I'm not sure you can find a deeper meaning. There have always been vicious murderers, since the dawn of time. 10,000 years ago, before there was a name for them, there were undoubtedly serial killers. And throughout most of history -- until the most modern period -- warfare against armed men was just the prelude to the fruits of victory, rape and slaughter of the unarmed and underage.
From reading the serial stupidities of Tom Friedman (a confirmed member of the "Puritans without God" religion Mead mentions below) I've gotten pretty skeptical of these "link things to technological progress" think-pieces.
But this passage rang true.
The dominant tone among American intellectuals – Puritans without God by and large – is as deterministically Calvinist as any New England divine would have wished. The New England Calvinists believed that everything that happened had been planned and predestined by God from eternity. Late nineteenth and early twentieth century American progressive intellectuals threw God under the bus, but kept the machine. The universe is a closed system, every effect is related logically and inevitably to a cause, and with a sufficient amount of knowledge and enough computing power, the future of anything can be predicted. To this they grafted American optimism: the belief based on our national historical experience that things get better over time.
They called the results “social science.”
The left strains to find a parallel in this to Islamist massacres. They'd like to do so, as it's always been a wonderful two-fer for them: Such a parallel permits them to ignore the fact that Islamism really is different, and continue parroting their multi-culti bromides; and, even more importantly, it gins up the necessary hate against their political rivals on the (non-murderous, non-crazed) right.
But Brevik's manifesto was the document of one man, not millions; no government (which is ultimately the expression of the people's mores and beliefs) enabled him and set him out to butcher innocents; no well-connected spy agency, acting at the behest of public officials, armed and trained him and gave him maps and uniforms.

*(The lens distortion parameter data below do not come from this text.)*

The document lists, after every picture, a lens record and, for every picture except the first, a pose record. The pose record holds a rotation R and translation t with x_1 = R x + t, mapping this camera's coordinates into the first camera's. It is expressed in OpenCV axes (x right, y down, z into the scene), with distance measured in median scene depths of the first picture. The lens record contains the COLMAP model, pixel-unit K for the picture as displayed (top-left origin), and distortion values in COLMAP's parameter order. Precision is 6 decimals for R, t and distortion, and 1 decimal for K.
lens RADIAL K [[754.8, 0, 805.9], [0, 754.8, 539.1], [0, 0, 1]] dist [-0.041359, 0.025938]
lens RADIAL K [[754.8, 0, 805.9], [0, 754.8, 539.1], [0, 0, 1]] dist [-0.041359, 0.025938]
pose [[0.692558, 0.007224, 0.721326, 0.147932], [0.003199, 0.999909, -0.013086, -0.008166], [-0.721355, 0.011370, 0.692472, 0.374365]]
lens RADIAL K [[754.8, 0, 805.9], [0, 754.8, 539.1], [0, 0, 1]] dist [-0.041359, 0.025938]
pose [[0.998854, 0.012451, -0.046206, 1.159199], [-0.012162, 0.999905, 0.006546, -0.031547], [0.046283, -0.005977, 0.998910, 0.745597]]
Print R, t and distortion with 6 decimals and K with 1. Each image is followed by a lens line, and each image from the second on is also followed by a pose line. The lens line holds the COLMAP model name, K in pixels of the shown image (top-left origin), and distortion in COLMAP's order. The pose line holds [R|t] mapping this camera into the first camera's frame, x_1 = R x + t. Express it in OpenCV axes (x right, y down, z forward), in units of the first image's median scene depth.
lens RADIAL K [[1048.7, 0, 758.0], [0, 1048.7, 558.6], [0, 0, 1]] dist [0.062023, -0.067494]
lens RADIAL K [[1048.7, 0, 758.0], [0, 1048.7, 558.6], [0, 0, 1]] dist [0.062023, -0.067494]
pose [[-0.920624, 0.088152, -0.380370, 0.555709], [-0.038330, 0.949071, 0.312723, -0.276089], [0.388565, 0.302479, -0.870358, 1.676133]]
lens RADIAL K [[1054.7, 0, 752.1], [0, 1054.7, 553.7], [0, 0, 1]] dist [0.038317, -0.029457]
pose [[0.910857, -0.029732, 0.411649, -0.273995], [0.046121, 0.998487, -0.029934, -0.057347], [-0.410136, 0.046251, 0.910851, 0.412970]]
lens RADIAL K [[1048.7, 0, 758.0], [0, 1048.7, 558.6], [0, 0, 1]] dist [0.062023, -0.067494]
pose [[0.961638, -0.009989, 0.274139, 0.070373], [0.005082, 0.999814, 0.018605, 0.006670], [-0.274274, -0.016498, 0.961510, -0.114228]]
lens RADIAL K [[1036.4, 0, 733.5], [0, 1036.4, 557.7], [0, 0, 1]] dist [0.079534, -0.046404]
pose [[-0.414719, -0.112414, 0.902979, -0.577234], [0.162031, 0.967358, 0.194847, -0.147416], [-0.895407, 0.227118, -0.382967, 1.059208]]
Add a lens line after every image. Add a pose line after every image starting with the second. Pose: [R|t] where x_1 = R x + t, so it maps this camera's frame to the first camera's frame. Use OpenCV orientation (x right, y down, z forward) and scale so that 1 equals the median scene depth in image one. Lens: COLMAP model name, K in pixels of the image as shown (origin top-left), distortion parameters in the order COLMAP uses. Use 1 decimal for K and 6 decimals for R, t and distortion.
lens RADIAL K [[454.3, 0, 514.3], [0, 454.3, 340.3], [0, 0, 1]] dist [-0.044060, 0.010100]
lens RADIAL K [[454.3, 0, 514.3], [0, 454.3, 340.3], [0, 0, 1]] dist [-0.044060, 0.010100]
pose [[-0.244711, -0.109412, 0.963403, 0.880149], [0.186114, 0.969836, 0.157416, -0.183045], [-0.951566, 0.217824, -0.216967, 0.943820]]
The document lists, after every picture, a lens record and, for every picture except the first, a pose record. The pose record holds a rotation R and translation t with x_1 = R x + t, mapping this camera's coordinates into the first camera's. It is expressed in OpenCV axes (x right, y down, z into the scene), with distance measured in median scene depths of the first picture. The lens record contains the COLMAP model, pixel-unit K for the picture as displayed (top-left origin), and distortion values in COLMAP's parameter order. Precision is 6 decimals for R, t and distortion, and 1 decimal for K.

In Pakistan, the Taliban are slaughtering Pakistani police and this is considered not a crime but a political struggle between the Islamists and the less-crazed moderates. Cops are murdered with the blessing of a substantial fraction of the population -- one third, perhaps, maybe one half.
This could not go on in any society in which an overwhelming majority rejected murder as an instrument of political expression. Such outrages can only happen when the "issue" of Is murder wrong? remains an open and hotly-debated point.
Brevik will get the maximum sentence in Norway (a pitifully short time, I've read, but that's what Norway has chosen). There will be the occasional lunatics that make a folk hero out of him, as confirmed leftist novelist Gore Vidal made of Timothy McVeigh, but 99.99% of Norway will wish him to hell, and not proclaim him a prophet of heaven.
But even so the right will be charged with a crime committed by a sociopath.